The organization has the four following aims:

1. sponsoring meetings and publishing scholarly materials for the exchange of knowledge about composition, composition pedagogy, and rhetoric
2. supporting a wide range of research on composition, communication, and rhetoric by individuals of diverse ethnic and racial backgrounds
3. working to enhance the conditions for learning and teaching college composition and to promote professional development
4. acting as an advocate for the advancement of a holistic understanding of language and literacy education

== Position statements ==
CCCC has published a number of position statements on writing, teaching of writing, and related issues. Emerging from committees within CCCC, the position statements seek to promote the CCCC goals and encourage best practices in writing pedagogy, language practices, research, literacy, professional development, and working conditions. CCCC position statements fall under the following six categories: "Statements on Teaching and Learning in Postsecondary Language and Literacy Classrooms," "Statements on Social and Linguistic Justice and Antiracist Pedagogies," "Professional Standards and Resources: Research," "Professional Standards and Resources: Teaching and Learning," "Professional Standards and Resources: Working Conditions," and "Statements on Current Issues."
Recent statements include:
- CCCC Statement on White Language Supremacy (June 2021)
- CCCC Statement on Recent Violent Crimes against Asians, Asian Americans, and Pacific Islanders (March 2021)
- CCCC Statement on Violence at the Capitol on January 6, 2021 (January 2021)
- CCCC Black Technical and Professional Communication Position Statement with Resource Guide (September 2020)
- This Ain’t Another Statement! This is a DEMAND for Black Linguistic Justice! (July 2020)
- Position Statement on CCCC Standards for Ethical Conduct Regarding Sexual Violence, Sexual Harassment, and Workplace Bullying (November 2016, revised March 2020)
- Students’ Right to Their Own Language (April 1974, reaffirmed November 2003, annotated bibliography added August 2006, reaffirmed November 2014)

== Committees ==
The permanent CCCC executive committee oversees a number of temporarily constituted special interest committees. These committees are constituted for a 3-year period, after which the executive committee can reconstitute the committee for another term.

== Initiatives ==
The organization sponsors the CCCC Research Initiative, which provides funds to researchers working on datasets collected by the organization and its affiliates. Begun in 2004, the grant has provided means for various research projects, including the "Composition, Rhetoric, and Literacy—What We Know, What We Need to Know" project that ran from 2004 to 2007. In addition to providing grant support to individual and collective projects and promoting inter-institutional collaboration, the project is designed to "create a sustained research initiative to advance scholarship in composition and rhetoric".
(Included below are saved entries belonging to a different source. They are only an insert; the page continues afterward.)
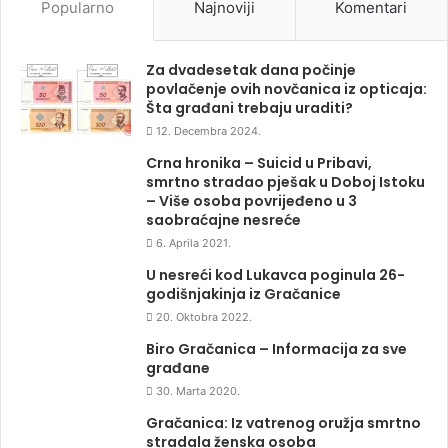
Popularno
Najnoviji
Komentari
Za dvadesetak dana počinje
povlačenje ovih novčanica iz opticaja:
Šta građani trebaju uraditi?
12. Decembra 2024.
Crna hronika – Suicid u Pribavi,
smrtno stradao pješak u Doboj Istoku
– Više osoba povrijeđeno u 3
saobraćajne nesreće
6. Aprila 2021.
U nesreći kod Lukavca poginula 26-
godišnjakinja iz Gračanice
20. Oktobra 2022.
Biro Gračanica – Informacija za sve
građane
30. Marta 2020.
Gračanica: Iz vatrenog oružja smrtno
stradala ženska osoba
CCCC, along with its parent organization, the National Council of Teachers of English, sponsors a number of initiatives on writing, including the National Day on Writing held annually on October 20, as well as the CCCC Wikipedia Initiative, which focuses on expanding Wikipedia's coverage of topics related to writing research and pedagogy, verifying that article content is based on reliable secondary sources, and revising and editing writing studies to improve their overall quality.